**EXERCISE OBJECTIVE**
Copy all the records exactly, but keep the pictures out of your version.

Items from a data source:
★ ★ ★ ★ ★

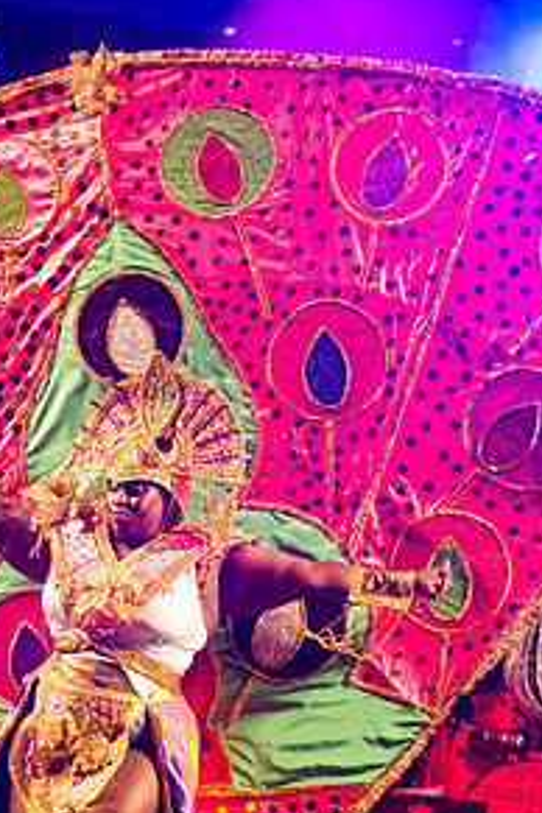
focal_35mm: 183
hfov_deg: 7.5
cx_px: 168
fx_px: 4132
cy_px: 430
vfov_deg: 11.2
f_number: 5.6
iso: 3200
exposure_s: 1/200
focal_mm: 92
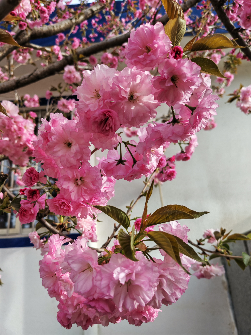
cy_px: 168
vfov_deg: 65.3
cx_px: 126
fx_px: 261
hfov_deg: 51.4
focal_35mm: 27
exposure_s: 1/300
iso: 50
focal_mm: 5.52
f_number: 1.95
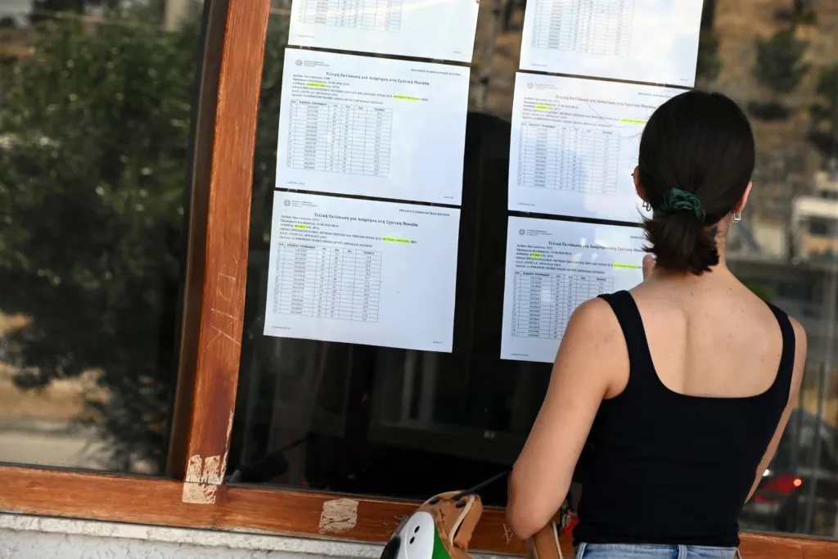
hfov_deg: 13.1
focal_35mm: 157
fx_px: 3655
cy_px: 280
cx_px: 419
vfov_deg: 8.7
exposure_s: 1/1250
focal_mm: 105
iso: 2500
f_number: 9
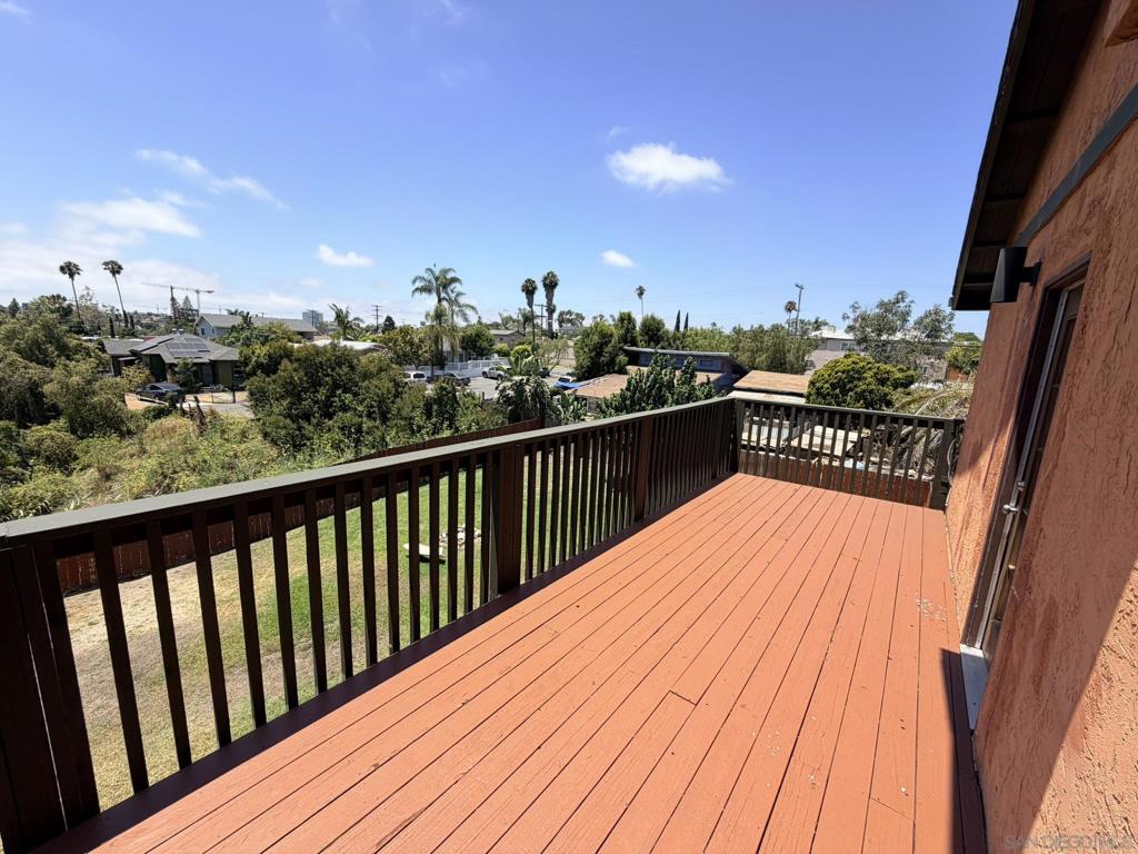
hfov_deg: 102.1
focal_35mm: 14
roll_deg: -2.2
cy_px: 427
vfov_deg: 85.7
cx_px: 569
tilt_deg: -11.5
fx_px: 460
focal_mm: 2.22
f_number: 2.2
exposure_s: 1/770
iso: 20
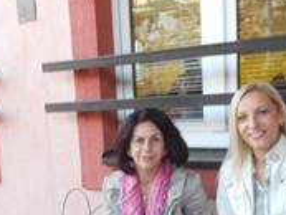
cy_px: 175
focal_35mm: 60
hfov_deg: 31.6
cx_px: 69
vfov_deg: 24.0
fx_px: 496
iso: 100
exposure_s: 1/30
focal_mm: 4.6
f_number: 3.2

★ ★ ★ ★ ★

**EXERCISE SOLUTION**
focal_35mm: 183
hfov_deg: 7.5
cx_px: 168
fx_px: 4132
cy_px: 430
vfov_deg: 11.2
f_number: 5.6
iso: 3200
exposure_s: 1/200
focal_mm: 92
cy_px: 168
vfov_deg: 65.3
cx_px: 126
fx_px: 261
hfov_deg: 51.4
focal_35mm: 27
exposure_s: 1/300
iso: 50
focal_mm: 5.52
f_number: 1.95
hfov_deg: 13.1
focal_35mm: 157
fx_px: 3655
cy_px: 280
cx_px: 419
vfov_deg: 8.7
exposure_s: 1/1250
focal_mm: 105
iso: 2500
f_number: 9
hfov_deg: 102.1
focal_35mm: 14
roll_deg: -2.2
cy_px: 427
vfov_deg: 85.7
cx_px: 569
tilt_deg: -11.5
fx_px: 460
focal_mm: 2.22
f_number: 2.2
exposure_s: 1/770
iso: 20
cy_px: 175
focal_35mm: 60
hfov_deg: 31.6
cx_px: 69
vfov_deg: 24.0
fx_px: 496
iso: 100
exposure_s: 1/30
focal_mm: 4.6
f_number: 3.2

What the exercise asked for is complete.